The physicians also decried the declining health indices and life expectancy in the country and lamented that Nigerians are dying too fast and too many.


Briefing journalists on its annual Scientific Conference yesterday, in Abuja, with the theme ‘Nigeria health indices: Challenges and prospects in a contemporary world’, National Chairman of the College, Prof Aboi Jeremiah Madaki, noted that Nigeria has the fifth highest death rate in the world and second highest in Africa being only slightly better than Lesotho.

Madaki observed that life expectancy at birth is equally not very favourable in Nigeria as the country has a life expectancy of 54 years (2017) but dropped to 52.2 years in 2019 (NPC-2019) compared with Mozambique at 59 years putting Nigeria only better than the Central Africa Republic with 52 years and one of the lowest in Sub-Saharan Africa and third lowest in the world.
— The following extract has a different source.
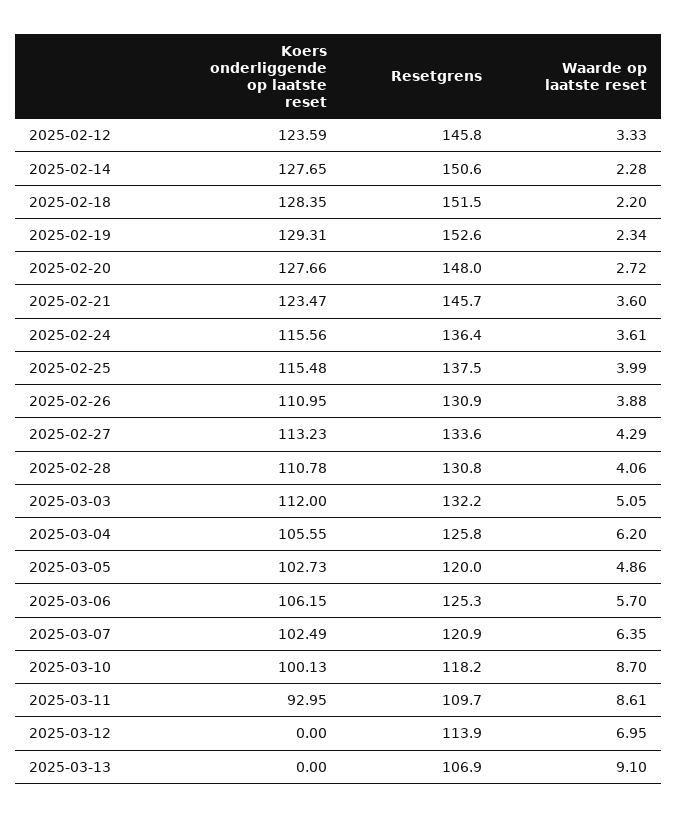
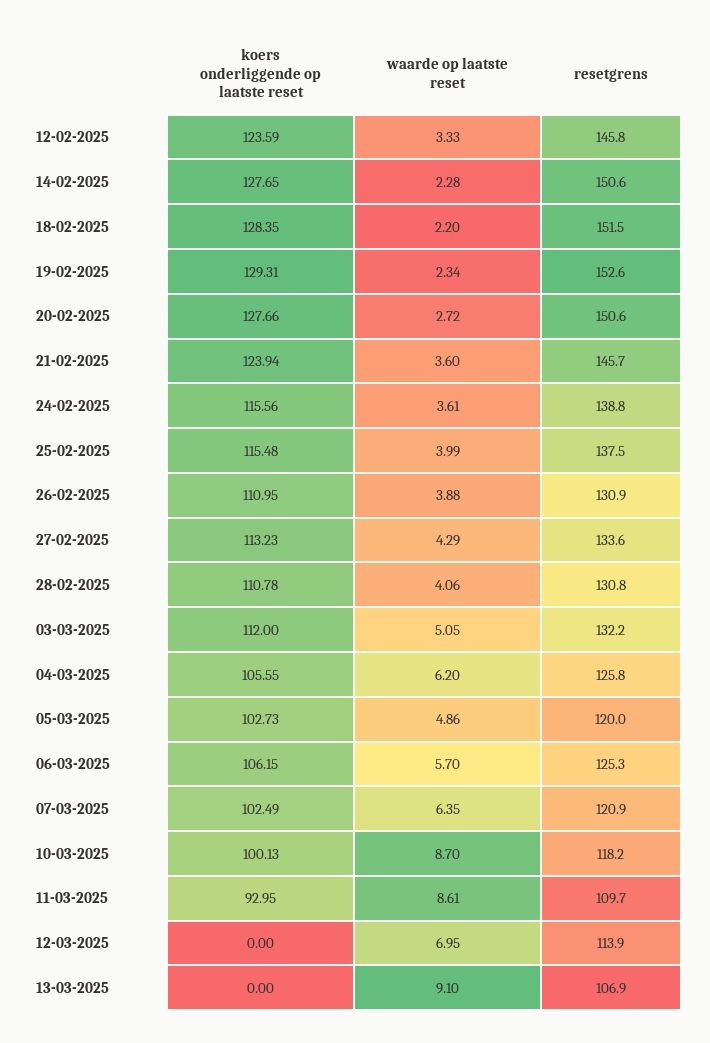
Resetgrens, 2025-02-20: 148 -> 150.6
Koers onderliggende op laatste reset, 2025-02-21: 123.47 -> 123.94
Resetgrens, 2025-02-24: 136.4 -> 138.8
He listed factors responsible for poor health indices to include high prevalence of diseases, both communicable and non-communicable, deteriorating socio-economic infrastructure and poor access coupled with inefficient healthcare services.


Madaki said that there are also emerging and disturbing causes of deaths in Nigeria especially suicide and insecurity issues (banditry, kidnapping, murder, cultism), which have pervaded the country’s landscape and constituted key contributory factors to death.

Speaking on the impending third wave of COVID-19 in the country, immediate past chairman, Association of Public Health Physicians of Nigeria (APHPN), Prof Benjamin Uzochukwu, said: “We have relaxed and dropped our guard, we are going back to square one and to worsen it is the emergence of the Delta variant, which kills faster. We must continue to observe the non-pharmaceutical interventions, wash hands properly with soap and water, or use hand sanitisers, put on your nose mask and maintain physical distance.”